The Two Tribes of Language Researchers

TL;DR not-a-rant rant

When I talk to friends who work on human language (#nlproc), I notice two tribes of people. These are folks who do Natural Language Processing and folks who do Computational Linguistics. This distinction is not mine and is blurry, but I think it explains some of the differences in values different researchers place when they see new work.

Natural Language Processing develops methods for solving practical problems involving language, such as information extraction, automatic speech recognition, machine translation, sentiment analysis, question answering, summarization, and so on.

Computational Linguistics studies the computational processes underlying human language. How do we understand language? How do we produce language? How do we learn language? What relationships to languages have with each other? and so on.

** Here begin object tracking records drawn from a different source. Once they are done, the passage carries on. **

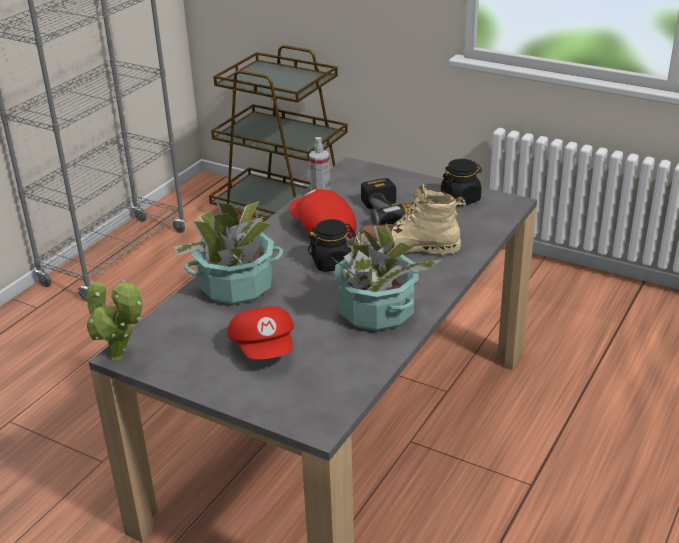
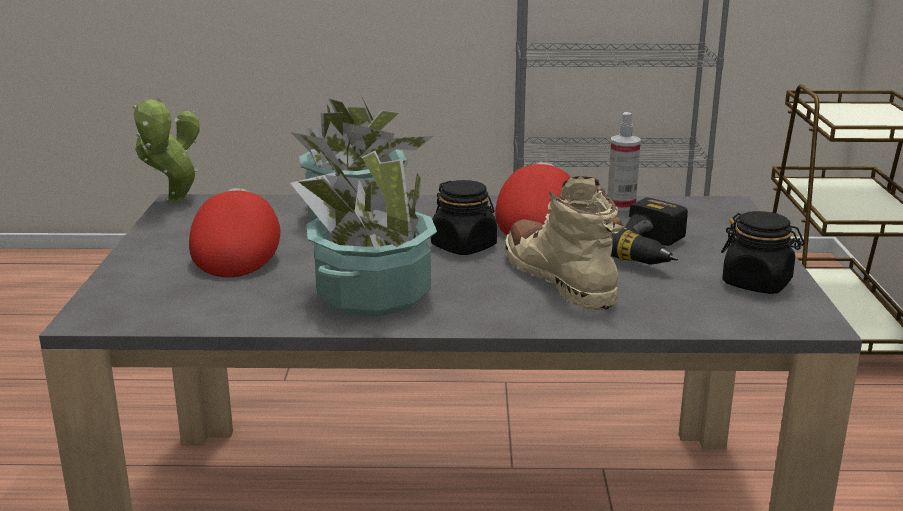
camera: 60 degrees right, 10 degrees down
red cap [227,306,294,360] -> red cap turned 135 degrees clockwise [189,188,280,277]

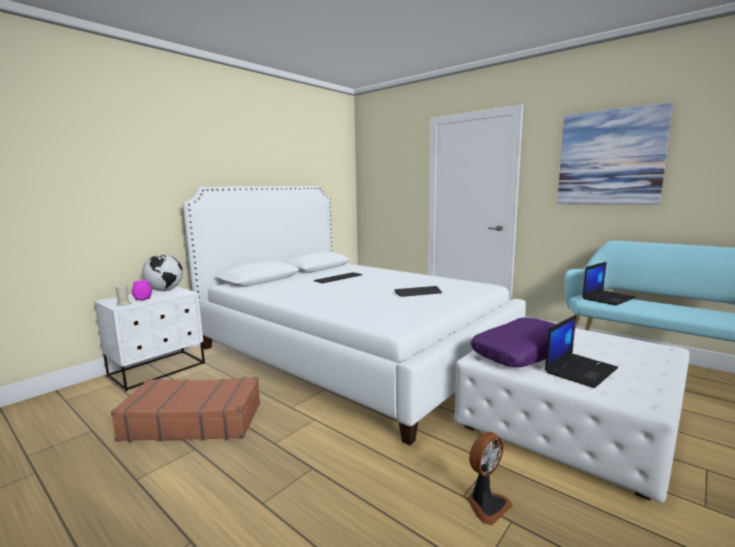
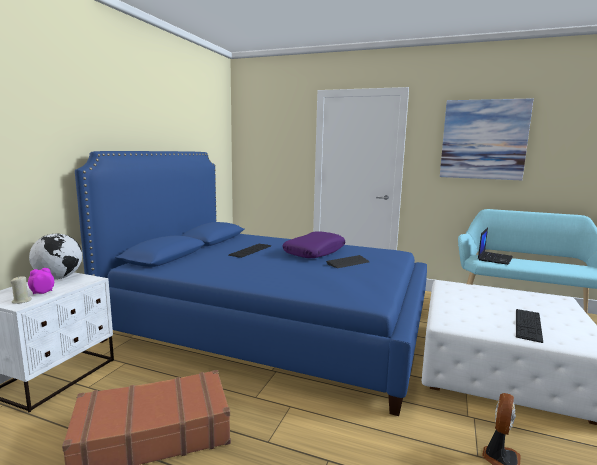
camera: 20 degrees left, 0 degrees up
white bed [182,186,526,446] -> blue bed [75,151,427,416]
purple pillow [471,317,556,367] -> purple pillow moved to [282,231,345,258]
laptop [545,315,618,388] -> keyboard [516,309,543,343]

In literature, it is common to see a crossover of methods and researchers, from computational linguistics to natural language processing and vice-versa. Lessons from computational linguistics about language can be used to inform priors in natural language processing, and statistical/machine learning methods from NLP can be applied to answer questions Computational Linguistics seeks to answer. In fact, some of these questions have ballooned into disciplines of their own, like Phonology, Morphology, Syntax, Semantics, and Pragmatics.

It helps to know where you stand. Most language folks in the industry (particularly, those focused on products) fall into camp 1: Natural Language Processing. These folks will use “whatever works.” For them, language is a dataset to be plied until they solve a core product problem using any possible tool/method.

Then there are linguists and cognitive scientists who fall into camp 2: Computational Linguistics. While these folks can talk all day about different grammar formalisms, human experiments, social factors, and so on, make no mistake, the folks who study computational linguistics can be pretty computational about it too. For example, see works by Paul Smolensky. For them, the computation is a means to an end. They are more interested in explaining the various language phenomena.

Then, there are folks who like to be in both camps. These are usually (ex-)academics with one foot in the CS department and another in CogSci department. Most good language researchers seem to fall in this part of the continuum.

When you talk to a colleague about your problem, you might feel they “don’t get you,” but in reality, they just stand at a different part of this distribution, and if you communicate well, they will be willing to see your point of view*. There’s a lot to learn from each camp. Learn from all of them. One small insight from a computational linguist can save you teraflops of compute time. And likewise, a tiny idea/approach from an NLPer can save you from a ton of manual work as a linguist.

(*Then there’s a third tribe that likes to work on a particular ML or stats method and wants to advance that agenda. Like the NLP folks, they just view language as data. They have a hammer and pretend to see everything as a nail, whether it is or not. But unlike the NLP folks, they will not care for other methods, other than their narrow agenda. They will go out of their way to justify that their hammer is the only thing in the world you should be using. They’re usually not so interesting to talk to, unless you happen to be using their hammer.)

PS: I’m intentionally not using words like “intelligence”, “thought” etc but leaving it to the PR people.